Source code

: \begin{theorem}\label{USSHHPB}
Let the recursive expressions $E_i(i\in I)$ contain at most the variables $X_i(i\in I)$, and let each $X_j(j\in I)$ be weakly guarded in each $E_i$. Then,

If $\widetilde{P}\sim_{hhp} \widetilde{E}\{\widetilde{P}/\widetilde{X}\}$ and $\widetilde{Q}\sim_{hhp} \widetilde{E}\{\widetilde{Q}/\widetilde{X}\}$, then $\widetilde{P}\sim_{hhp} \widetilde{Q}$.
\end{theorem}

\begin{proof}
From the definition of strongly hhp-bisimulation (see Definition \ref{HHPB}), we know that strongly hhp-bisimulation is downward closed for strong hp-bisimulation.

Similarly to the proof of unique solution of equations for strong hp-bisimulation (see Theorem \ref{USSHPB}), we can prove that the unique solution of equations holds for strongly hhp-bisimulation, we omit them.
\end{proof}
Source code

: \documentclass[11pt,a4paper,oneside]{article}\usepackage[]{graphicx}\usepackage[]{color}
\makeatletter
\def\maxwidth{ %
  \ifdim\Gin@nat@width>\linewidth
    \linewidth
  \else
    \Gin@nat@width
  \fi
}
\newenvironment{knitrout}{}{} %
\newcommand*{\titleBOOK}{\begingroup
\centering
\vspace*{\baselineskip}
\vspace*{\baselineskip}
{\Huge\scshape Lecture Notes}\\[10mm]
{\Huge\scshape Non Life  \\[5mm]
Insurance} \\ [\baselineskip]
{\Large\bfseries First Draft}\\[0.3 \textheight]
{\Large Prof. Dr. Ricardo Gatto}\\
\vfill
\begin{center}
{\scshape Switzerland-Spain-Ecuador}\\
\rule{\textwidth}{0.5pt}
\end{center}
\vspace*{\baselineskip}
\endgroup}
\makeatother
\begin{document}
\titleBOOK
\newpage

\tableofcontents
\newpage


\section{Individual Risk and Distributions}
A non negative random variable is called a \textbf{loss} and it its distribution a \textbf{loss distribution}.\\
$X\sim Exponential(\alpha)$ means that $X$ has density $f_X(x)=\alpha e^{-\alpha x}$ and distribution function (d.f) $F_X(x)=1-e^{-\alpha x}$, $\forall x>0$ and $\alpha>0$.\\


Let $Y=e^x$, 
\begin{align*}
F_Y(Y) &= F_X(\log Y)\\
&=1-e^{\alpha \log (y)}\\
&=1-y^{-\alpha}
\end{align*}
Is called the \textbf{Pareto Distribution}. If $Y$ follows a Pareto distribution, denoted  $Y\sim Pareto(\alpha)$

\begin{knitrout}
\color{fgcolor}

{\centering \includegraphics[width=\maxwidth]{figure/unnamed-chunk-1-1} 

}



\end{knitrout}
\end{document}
##########
What is required =
All lines above holding the word "called" make up the answer; copy each one.

Response box =
A non negative random variable is called a \textbf{loss} and it its distribution a \textbf{loss distribution}.\\
Is called the \textbf{Pareto Distribution}. If $Y$ follows a Pareto distribution, denoted  $Y\sim Pareto(\alpha)$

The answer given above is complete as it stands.